• [Task statement] Count the lines in the records below that contain the string "avec", matching case exactly. Give only the number.

• [Data records]

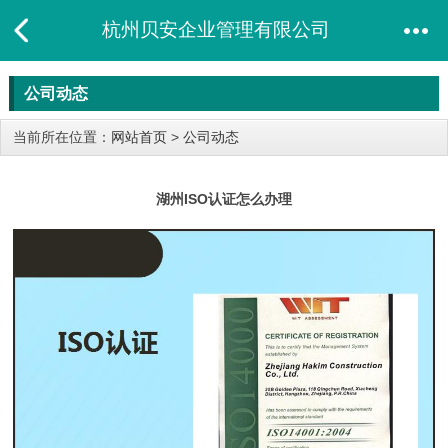
杭州贝安企业管理有限公司
公司动态
当前所在位置：
网站首页
>
公司动态
湖州ISO认证怎么办理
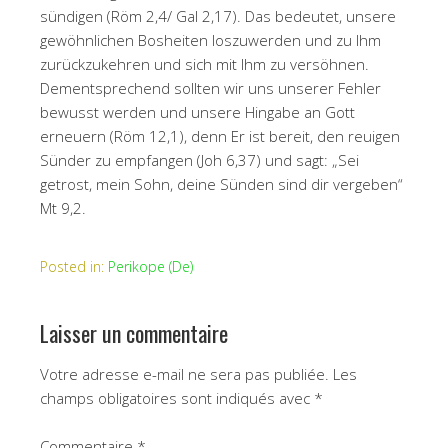
sündigen (Röm 2,4/ Gal 2,17). Das bedeutet, unsere
gewöhnlichen Bosheiten loszuwerden und zu Ihm
zurückzukehren und sich mit Ihm zu versöhnen.
Dementsprechend sollten wir uns unserer Fehler
bewusst werden und unsere Hingabe an Gott
erneuern (Röm 12,1), denn Er ist bereit, den reuigen
Sünder zu empfangen (Joh 6,37) und sagt: „Sei
getrost, mein Sohn, deine Sünden sind dir vergeben“
Mt 9,2.
Posted in:
Perikope (De)
Laisser un commentaire
Votre adresse e-mail ne sera pas publiée.
Les
champs obligatoires sont indiqués avec
*
Commentaire
*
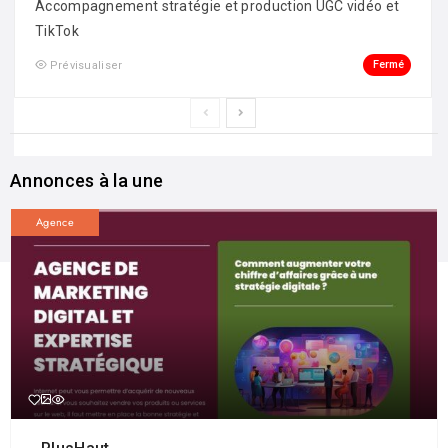
Accompagnement stratégie et production UGC vidéo et
TikTok
Fermé
Prévisualiser
Annonces à la une
Agence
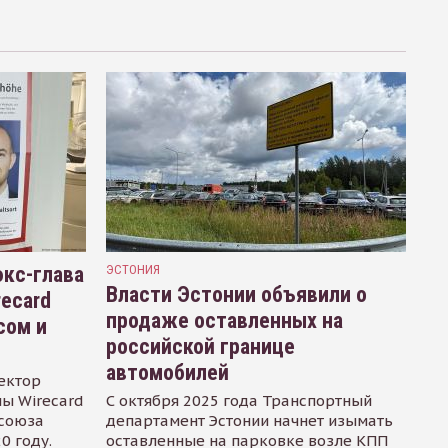
кс-глава
ЭСТОНИЯ
Власти Эстонии объявили о
recard
продаже оставленных на
сом и
российской границе
автомобилей
ектор
ы Wirecard
С октября 2025 года Транспортный
осоюза
департамент Эстонии начнет изымать
0 году.
оставленные на парковке возле КПП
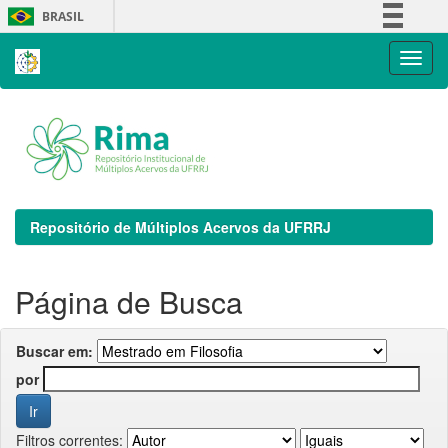
Skip
BRASIL
navigation
Simplifique!
Comunica BR
Participe
Acesso à informação
Legislação
Canais
Repositório de Múltiplos Acervos da UFRRJ
Página de Busca
Buscar em:
por
Filtros correntes:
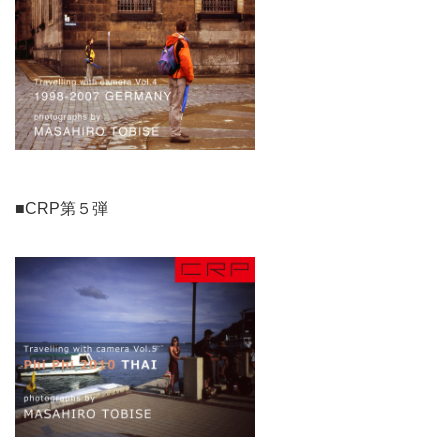
■CRP第５弾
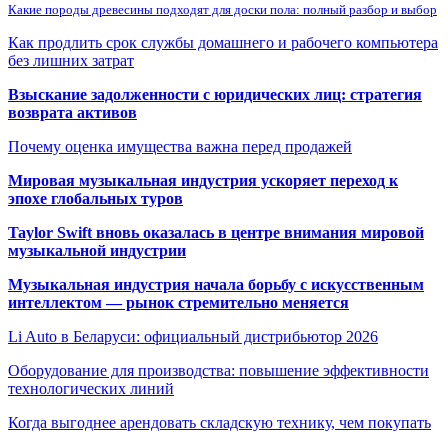
Какие породы древесины подходят для доски пола: полный разбор и выбор
Как продлить срок службы домашнего и рабочего компьютера
без лишних затрат
Взыскание задолженности с юридических лиц: стратегия
возврата активов
Почему оценка имущества важна перед продажей
Мировая музыкальная индустрия ускоряет переход к
эпохе глобальных туров
Taylor Swift вновь оказалась в центре внимания мировой
музыкальной индустрии
Музыкальная индустрия начала борьбу с искусственным
интеллектом — рынок стремительно меняется
Li Auto в Беларуси: официальный дистрибьютор 2026
Оборудование для производства: повышение эффективности
технологических линий
Когда выгоднее арендовать складскую технику, чем покупать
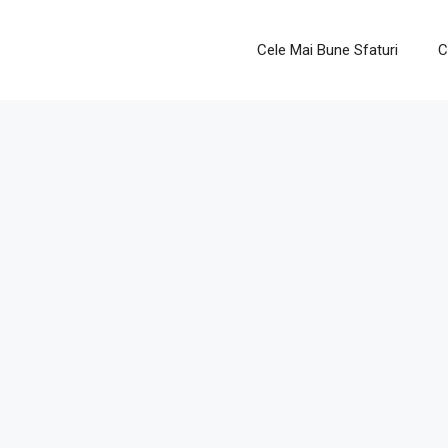
Cele Mai Bune Sfaturi
C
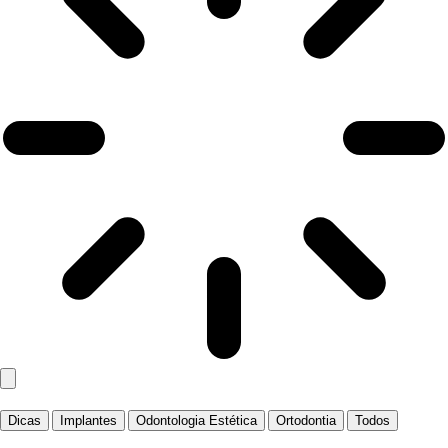
Dicas
Implantes
Odontologia Estética
Ortodontia
Todos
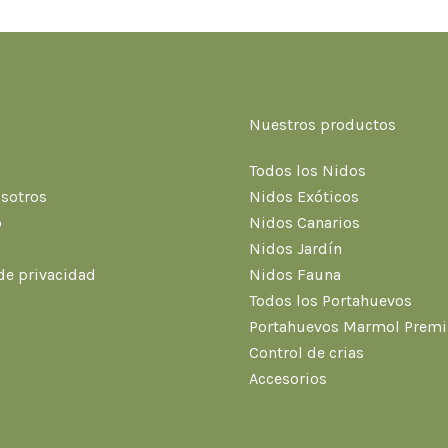
Nuestros productos
Todos los Nidos
sotros
Nidos Exóticos
o
Nidos Canarios
Nidos Jardín
 de privacidad
Nidos Fauna
Todos los Portahuevos
Portahuevos Marmol Prem
Control de crias
Accesorios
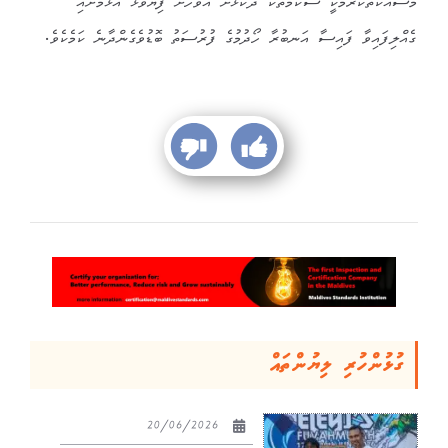
މަސައްކަތްކުރުމަކީ ސްކޭމްތަކާ ދެކޮޅަށް އަވަހަށް ފިޔަވަޅު އެޅުމަށާއި
ގެއްލިފައިވާ ފައިސާ އަނބުރާ ހޯދުމުގެ ފުރުސަތު ބޮޑުވެގެންދާނެ ކަމެކެވެ.
ގުޅުންހުރި ލިޔުންތައް
20/06/2026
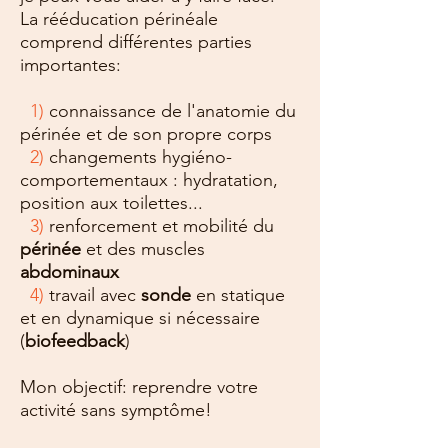
La rééducation périnéale
comprend différentes parties
importantes:
1)
connaissance de l'anatomie du
périnée et de son propre corps
2)
changements hygiéno-
comportementaux : hydratation,
position aux toilettes...
3)
renforcement et mobilité du
périnée
et des muscles
abdominaux
4)
travail avec
sonde
en statique
et en dynamique si nécessaire
(
biofeedback
)
Mon objectif: reprendre votre
activité sans symptôme!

• [Expected output] 2